In the old design I needed a way to get the ecash tokens off of the proxy service and into the user wallet. I was planning to implement NIP-60 and upload the proofs to a nostr relay. With the new design I simply use the mint as the staging area instead of adding a new service to fill that role. This takes NIP-60 off the critical path of development and lets me tap into existing (and already implemented) wallet flows to solve my problem.

The other problem has to do with block invalidation. Sometimes when a user submits their own block template the pool can invalidate that share some time after accepting it because they find the block template invalid in some way. In an accountless ecash system you can't invalidate an ecash token after it has been issued. Invalidating only the share but not the token issued in exchange for it would inflate the token supply.

So we need a way to withhold the signatures until the share is fully validated. What a coinky dink! The cashu protocol developers already solved this problem with their quote system. This new design decouples minting ecash from the mining protocol messages. The pool can hold the blinded secrets as long as needed (potentially for a whole ecash epoch) to validate the user submitted block templates.

I don't plan to launch with user selected block templates but I do see it as a very important feature. Designing for it now will save me a big headache later on down the line.

Passphrase Magazine and hashpool.dev

After my presentation at btc++ I was approached by the editor of Passphrase Magazine and asked to contribute an article. I accepted, of course, and was given a March 1st deadline. With the dealine looming, I wrote a 1500 word introductory article with two simple diagrams explaining ecash and ehash.

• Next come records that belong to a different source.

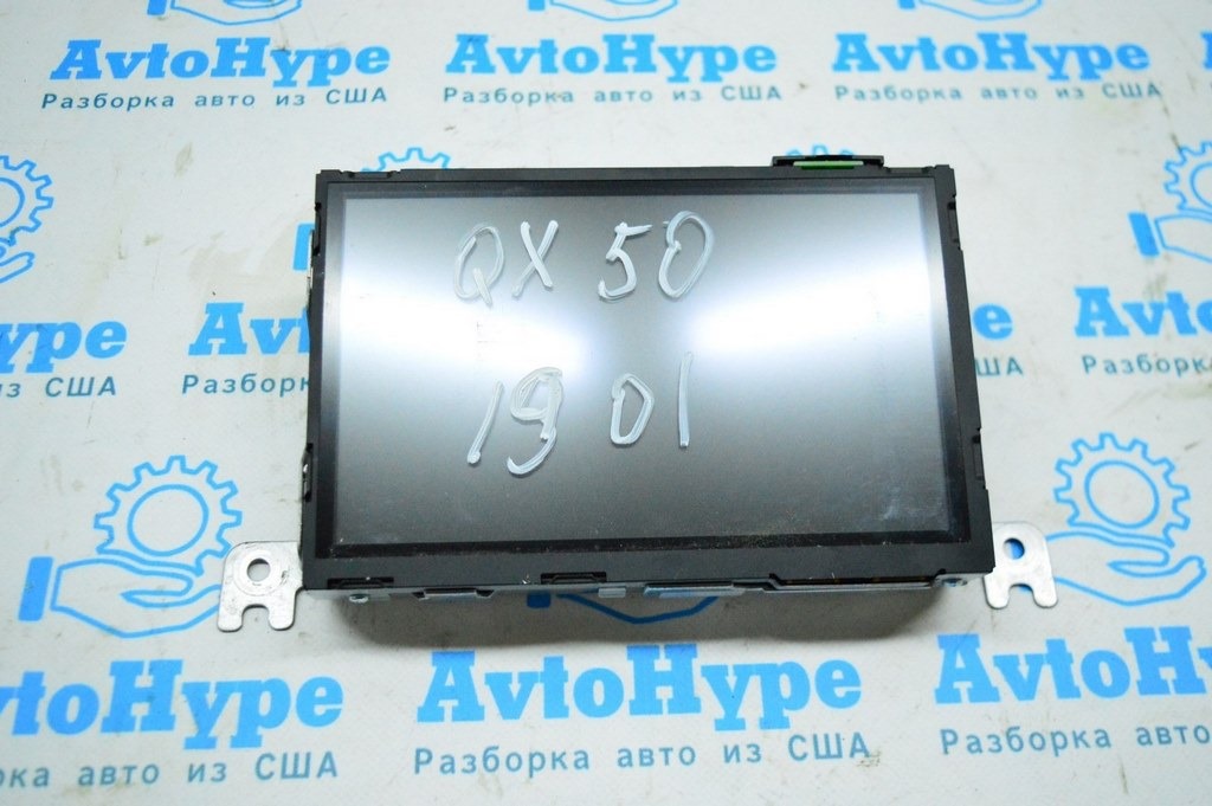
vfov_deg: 35.4
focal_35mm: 38
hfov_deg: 51.3
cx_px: 606
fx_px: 1261
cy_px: 403
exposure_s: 1/800
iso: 6400
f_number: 4
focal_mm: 25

As a general productivity strategy, whenever possible, I like to double dip and accomplish two goals at the same time. So I finished the final display issues with my website and added the passphrase article as the first explanatory article on the landing page. It should be a great place for me to send people who want to learn more.

In time, I can add more articles to explain the concepts in more detail. I can also add documentation, user guides, and whatever else comes up over time. The website is almost ready to launch. I can run it locally and it looks great. I just need to hook up some DNS records and set up github pages to start serving them. It will be a big upgrade for the project to finally have a landing page on the internet.